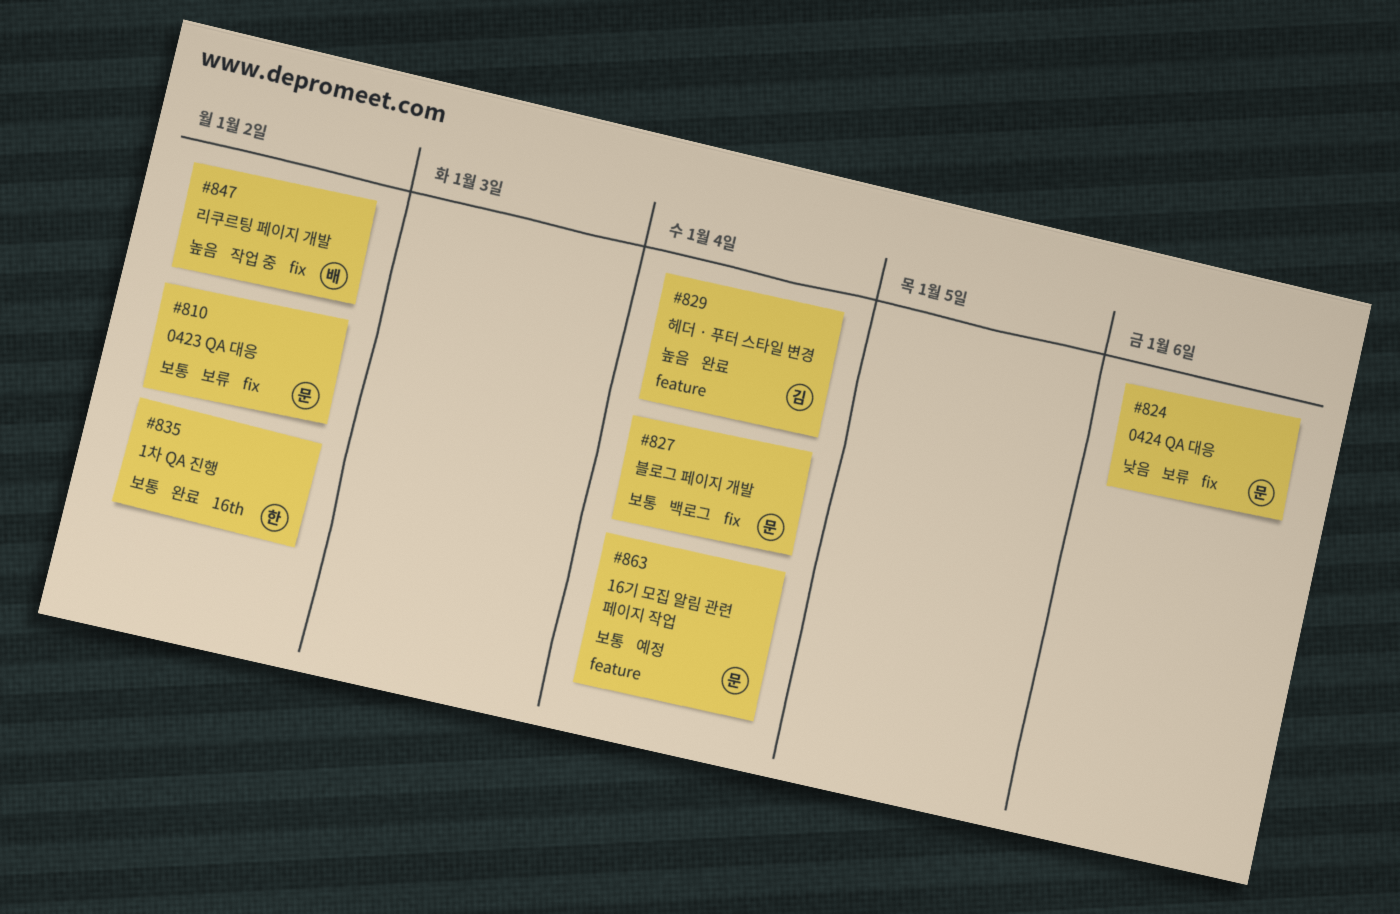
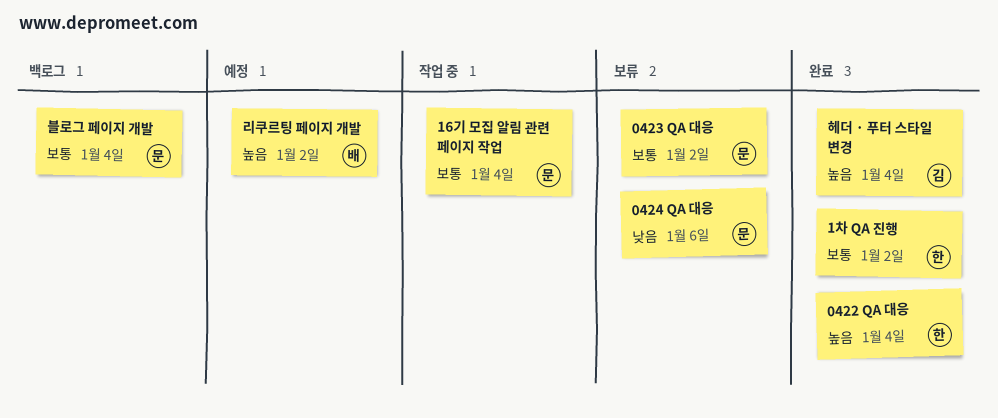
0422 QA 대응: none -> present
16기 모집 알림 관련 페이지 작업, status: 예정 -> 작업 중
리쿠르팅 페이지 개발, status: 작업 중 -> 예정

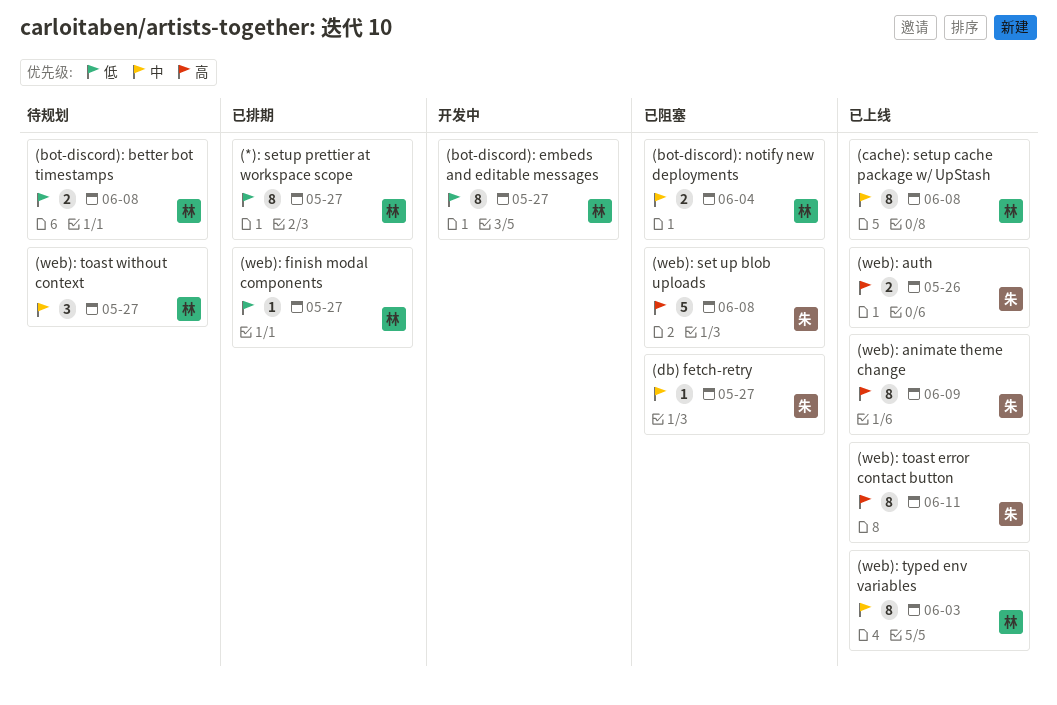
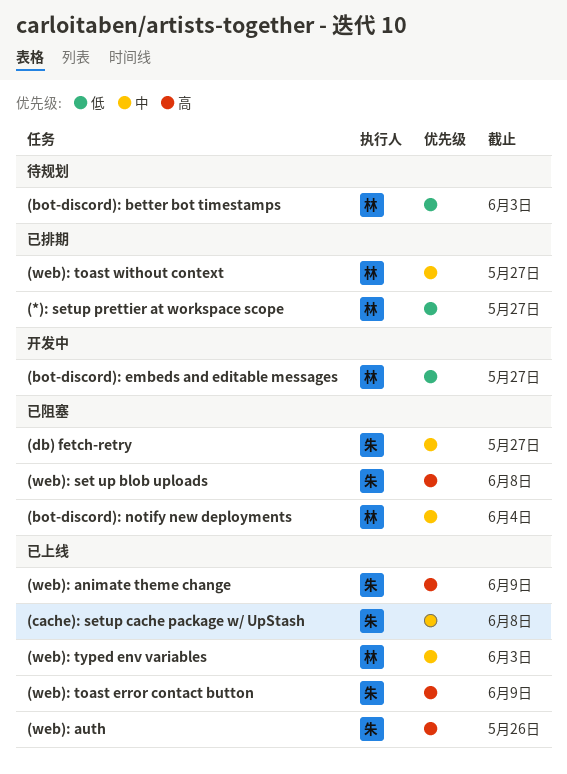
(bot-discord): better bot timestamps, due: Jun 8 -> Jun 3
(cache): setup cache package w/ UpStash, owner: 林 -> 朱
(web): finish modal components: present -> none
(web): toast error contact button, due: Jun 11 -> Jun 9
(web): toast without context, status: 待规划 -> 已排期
▬▬▬▬▬▬▬▬▬▬
Only the lines from the one containing "(web): toast error" through the end of the listing should be copied, and they should be copied exactly.

(web): toast error contact button, due: Jun 11 -> Jun 9
(web): toast without context, status: 待规划 -> 已排期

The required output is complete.